The special cremation coffin number three on his list. He made us promise two other things: one, no embalming; two, no official service or obituary. While we unanimously didn’t agree with his reasoning, he presented a simple truth. He’d not been born in this country and it contained no record of his birth so he deemed it fitting and proper that no public record of his death need be created. Dad said that something with no beginning also lacked an end. My brain cells sprouted no effective rebuttal. My brother and sister agreed Dad lived his life in his manner. There were neither roofs nor walls on his thoughts. His body would join them on the wind.
My brother had argued with Dad stating that the government owed him a flag, a stars and stripes for his military service. If so, Dad replied to us all, you decide who keeps it. Better I not be planted in the ground, he said, beneath cloth, which in a season becomes tattered and torn.

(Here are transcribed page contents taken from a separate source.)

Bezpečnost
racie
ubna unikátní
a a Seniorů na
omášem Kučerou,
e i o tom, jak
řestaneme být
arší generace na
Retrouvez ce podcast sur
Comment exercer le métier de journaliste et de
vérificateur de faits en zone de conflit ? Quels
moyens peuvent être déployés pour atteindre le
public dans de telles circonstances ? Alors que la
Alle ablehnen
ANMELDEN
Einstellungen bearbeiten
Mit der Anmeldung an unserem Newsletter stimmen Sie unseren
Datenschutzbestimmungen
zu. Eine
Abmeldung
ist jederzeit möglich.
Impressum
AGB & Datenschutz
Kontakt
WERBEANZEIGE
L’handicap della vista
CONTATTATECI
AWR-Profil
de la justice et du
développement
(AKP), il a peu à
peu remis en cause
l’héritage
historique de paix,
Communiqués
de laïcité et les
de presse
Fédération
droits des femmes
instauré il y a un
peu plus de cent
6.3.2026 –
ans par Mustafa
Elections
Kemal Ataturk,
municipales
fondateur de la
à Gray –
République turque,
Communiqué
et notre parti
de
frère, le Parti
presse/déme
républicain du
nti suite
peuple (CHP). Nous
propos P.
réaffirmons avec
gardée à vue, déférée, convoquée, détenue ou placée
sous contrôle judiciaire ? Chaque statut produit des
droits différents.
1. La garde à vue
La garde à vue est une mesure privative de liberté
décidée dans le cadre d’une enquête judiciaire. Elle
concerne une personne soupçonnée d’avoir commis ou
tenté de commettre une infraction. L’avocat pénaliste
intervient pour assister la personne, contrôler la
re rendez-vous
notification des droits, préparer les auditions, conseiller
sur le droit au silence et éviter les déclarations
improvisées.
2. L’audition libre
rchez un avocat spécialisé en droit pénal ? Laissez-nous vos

The funeral director lowered the white sheet to my Dad’s shoulders. We all gasped. This was not our Dad. The brown wavy hair could have been his, but this hollow face of a man—never!
The eyes we saw were clouded as if Dad’s cataracts had regrown across his artificially implanted lenses. His cheeks were sunken, water drops collected in the crevices as if the sun had ducked behind a cloud and obscured the drying rays. The bluish hint of death knocked from afar as if the funeral director had locked it into the rear of the hearse parked outside.
My sister had rifled Dad’s closet for a suit and the blackness hung draped across her arm.
“We don’t really don’t need clothes if there’s to be no viewing,” the funeral director said. “Have you changed your mind?”
“No,” I whispered.
“Then I’ll give you all a few moments to say good-bye. The documents are all ready and the plane leaves this afternoon.”
His words of “I miss Mother,” swirled in my head. I did, too. Now, I’d miss them both.